It isn't the prettiest side of your personality, but there it is: jealousy.
How very seventh grade of you.
But all of us, no matter how far beyond seventh grade we've gotten, feel jealous sometimes.
And here's the news flash -- jealousy is a gift.
Jealousy is your gut's way of telling yourself that first of all, whatever it is, you want some. And secondly, you believe that you could have it.
After all, you are never jealous of those who have things you don't want. Imagine that your best friend just added an amazing rare frog to her Rare Frog Collection. Feel jealous?
I didn't think so.
If you have no interest in frog-husbandry for yourself, you don't feel jealous. Mystified, maybe, about why she might want to collect frogs to begin with, (in much the same way your family might feel about you and your choice of a career in the arts) but in no way jealous.
Now if that same friend suddenly lucks into an all-expense paid six-month artist's retreat in a villa in Provence, you feel jealous. Because that, you want.
This is part one of the gift: the simple acknowledgement of desire.
I don't know about you, but I sometimes pretend that I don't want what I want. I pretend that things are OK with me when they aren't. I pretend to be patient when I feel impatient. I pretend I don't mind being passed over when, in fact, I mind very much.
Have you done that? Tried to keep that "I Want" voice quiet? Hurts a bit, no?
The second half of the equation, and perhaps the more important half, is this: you believe are capable of getting it. It's true. You are only ever jealous of things you believe you could do or have, yourself.
What if your best friend just swam the English Channel?
Still not jealous, are you? Of course not, because that's not something you believe that you have the ability to do.
But if that friend wins an award in something you think you could do, or reaches some milestone you aspire to, or obtains some neat thing that you're pretty sure you could obtain if only the circumstances were right, then that green-eyed light is likely to start flashing.

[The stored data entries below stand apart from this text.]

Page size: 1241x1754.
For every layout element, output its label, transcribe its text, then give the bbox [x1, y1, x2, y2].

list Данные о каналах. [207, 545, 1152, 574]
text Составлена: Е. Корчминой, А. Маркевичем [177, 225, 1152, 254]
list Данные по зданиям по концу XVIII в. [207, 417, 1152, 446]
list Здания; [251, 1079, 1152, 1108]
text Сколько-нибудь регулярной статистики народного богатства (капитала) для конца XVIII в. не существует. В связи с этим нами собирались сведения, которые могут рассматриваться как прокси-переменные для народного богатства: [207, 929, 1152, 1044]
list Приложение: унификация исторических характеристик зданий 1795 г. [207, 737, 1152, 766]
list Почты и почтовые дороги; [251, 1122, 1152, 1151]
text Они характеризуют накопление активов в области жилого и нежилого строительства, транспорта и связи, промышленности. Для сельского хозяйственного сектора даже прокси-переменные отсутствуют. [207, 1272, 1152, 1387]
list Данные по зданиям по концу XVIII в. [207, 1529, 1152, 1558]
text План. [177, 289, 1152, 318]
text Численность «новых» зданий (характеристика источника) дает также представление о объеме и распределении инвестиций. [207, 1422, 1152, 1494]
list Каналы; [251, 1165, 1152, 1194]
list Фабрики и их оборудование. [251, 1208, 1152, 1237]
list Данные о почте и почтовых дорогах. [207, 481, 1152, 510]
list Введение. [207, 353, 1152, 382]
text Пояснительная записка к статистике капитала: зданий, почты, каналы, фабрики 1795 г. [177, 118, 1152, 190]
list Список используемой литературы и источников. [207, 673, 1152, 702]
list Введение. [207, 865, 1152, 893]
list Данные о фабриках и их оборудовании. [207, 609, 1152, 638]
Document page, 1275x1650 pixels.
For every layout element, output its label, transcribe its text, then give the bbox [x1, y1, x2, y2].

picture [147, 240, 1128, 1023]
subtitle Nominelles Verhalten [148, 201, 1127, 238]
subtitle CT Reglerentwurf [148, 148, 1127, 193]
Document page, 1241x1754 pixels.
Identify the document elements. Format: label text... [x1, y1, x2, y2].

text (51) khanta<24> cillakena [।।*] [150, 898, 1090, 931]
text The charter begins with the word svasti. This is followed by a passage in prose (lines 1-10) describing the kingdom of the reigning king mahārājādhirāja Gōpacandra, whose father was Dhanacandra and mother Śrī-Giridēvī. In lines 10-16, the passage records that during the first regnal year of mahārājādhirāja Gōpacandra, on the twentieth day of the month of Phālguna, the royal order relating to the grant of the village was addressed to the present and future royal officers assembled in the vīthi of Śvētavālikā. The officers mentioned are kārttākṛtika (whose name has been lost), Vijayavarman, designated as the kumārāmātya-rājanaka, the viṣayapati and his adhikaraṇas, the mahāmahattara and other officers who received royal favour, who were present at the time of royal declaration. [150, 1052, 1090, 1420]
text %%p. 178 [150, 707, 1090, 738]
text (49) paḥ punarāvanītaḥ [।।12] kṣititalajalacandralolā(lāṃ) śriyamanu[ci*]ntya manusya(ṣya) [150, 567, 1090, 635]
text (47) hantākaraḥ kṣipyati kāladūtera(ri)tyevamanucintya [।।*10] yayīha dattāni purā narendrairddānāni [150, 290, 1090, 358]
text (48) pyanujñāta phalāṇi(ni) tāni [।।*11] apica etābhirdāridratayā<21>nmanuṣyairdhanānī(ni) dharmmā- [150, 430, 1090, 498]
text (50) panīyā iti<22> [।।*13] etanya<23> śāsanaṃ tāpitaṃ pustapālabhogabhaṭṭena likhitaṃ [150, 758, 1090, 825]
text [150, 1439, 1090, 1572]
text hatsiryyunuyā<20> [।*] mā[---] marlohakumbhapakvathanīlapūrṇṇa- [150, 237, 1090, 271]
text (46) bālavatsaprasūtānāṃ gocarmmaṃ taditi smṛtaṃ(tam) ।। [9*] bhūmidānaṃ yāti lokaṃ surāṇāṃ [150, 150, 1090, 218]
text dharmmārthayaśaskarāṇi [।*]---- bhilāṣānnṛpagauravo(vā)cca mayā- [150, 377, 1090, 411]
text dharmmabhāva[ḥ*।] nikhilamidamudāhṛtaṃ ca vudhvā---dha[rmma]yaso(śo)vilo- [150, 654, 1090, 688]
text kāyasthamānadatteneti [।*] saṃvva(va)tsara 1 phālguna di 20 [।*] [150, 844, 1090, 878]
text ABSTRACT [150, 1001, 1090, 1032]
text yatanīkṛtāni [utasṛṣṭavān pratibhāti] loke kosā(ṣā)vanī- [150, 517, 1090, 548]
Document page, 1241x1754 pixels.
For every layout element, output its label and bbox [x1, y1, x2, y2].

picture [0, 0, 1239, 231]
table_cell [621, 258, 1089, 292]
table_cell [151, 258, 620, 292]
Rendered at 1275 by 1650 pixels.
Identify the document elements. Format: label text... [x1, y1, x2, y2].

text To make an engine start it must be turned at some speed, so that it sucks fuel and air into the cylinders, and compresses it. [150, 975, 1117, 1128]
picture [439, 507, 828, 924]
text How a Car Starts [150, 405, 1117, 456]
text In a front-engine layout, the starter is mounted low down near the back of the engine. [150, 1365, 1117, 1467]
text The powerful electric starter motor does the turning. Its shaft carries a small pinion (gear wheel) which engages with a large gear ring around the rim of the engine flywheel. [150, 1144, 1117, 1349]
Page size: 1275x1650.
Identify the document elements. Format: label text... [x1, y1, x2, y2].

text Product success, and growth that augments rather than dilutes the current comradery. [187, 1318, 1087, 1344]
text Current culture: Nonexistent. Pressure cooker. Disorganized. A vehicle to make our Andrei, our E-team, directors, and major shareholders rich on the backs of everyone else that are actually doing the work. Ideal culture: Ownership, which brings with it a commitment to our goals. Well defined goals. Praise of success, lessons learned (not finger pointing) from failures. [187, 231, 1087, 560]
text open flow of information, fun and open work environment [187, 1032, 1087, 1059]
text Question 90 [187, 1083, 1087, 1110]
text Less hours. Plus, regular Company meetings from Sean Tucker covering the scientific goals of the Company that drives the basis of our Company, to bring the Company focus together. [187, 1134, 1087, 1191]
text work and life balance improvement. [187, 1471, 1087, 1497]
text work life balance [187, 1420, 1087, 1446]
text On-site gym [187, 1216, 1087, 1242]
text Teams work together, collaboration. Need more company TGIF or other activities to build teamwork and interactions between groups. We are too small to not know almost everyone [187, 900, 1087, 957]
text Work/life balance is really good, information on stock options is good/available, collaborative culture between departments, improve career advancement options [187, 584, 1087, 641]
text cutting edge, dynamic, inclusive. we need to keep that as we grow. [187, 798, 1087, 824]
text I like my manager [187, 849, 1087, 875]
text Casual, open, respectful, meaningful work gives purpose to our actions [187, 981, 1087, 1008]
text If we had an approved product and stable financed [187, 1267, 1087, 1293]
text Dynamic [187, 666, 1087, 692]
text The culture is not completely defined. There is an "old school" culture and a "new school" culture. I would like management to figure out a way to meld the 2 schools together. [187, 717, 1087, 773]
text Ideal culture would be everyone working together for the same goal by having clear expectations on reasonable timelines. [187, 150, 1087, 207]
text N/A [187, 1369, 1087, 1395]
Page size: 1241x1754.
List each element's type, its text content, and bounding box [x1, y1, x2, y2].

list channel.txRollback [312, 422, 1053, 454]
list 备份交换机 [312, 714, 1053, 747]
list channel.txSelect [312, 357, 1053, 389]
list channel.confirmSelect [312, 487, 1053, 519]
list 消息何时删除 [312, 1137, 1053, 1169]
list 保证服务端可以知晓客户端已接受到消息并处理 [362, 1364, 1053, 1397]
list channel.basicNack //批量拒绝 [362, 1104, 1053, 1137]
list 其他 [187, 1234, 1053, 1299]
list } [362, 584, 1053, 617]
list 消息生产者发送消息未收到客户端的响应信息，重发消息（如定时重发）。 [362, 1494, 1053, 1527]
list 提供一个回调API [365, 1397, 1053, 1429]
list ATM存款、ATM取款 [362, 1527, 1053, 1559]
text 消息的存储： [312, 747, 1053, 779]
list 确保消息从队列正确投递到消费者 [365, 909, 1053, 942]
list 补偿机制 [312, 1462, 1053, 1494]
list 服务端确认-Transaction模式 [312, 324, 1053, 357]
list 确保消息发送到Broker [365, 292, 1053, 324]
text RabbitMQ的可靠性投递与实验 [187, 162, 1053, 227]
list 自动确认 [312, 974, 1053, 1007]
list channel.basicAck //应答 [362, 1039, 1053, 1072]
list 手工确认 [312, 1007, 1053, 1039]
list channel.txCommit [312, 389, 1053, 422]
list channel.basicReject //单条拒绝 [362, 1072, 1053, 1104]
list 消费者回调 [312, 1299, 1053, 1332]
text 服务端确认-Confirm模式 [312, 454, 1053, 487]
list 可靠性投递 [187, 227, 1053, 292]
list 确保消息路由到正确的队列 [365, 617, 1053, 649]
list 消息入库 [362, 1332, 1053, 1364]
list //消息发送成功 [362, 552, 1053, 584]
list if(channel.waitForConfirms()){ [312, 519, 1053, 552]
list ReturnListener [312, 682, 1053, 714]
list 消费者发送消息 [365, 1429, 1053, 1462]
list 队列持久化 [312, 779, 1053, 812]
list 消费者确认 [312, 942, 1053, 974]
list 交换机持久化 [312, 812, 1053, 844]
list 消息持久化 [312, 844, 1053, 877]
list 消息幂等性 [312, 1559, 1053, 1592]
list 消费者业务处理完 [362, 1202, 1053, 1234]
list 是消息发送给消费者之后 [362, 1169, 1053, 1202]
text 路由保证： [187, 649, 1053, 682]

Jealousy is a signal from within about desire and will. Add a little anger (also known by it's polite name, frustration) and the recipe is complete. Again, it's not pretty, but it is an important message from your inner self -- ignore it at your peril.
So the next time you find yourself trying to muzzle that nasty little voice of jealousy, take a moment and ask yourself:
-- Do I want that?
-- Do I think I could have it?
And if the answer is yes to both, then maybe it's time you took some steps toward whatever it is. Baby steps. 15-minute per day steps. See if making a little progress toward your own goals doesn't turn that jealous-monster voice into a happy-cheering-look-at-me-go voice.
Keep making those baby steps toward your goal, and I bet someday soon, someone will be jealous of you.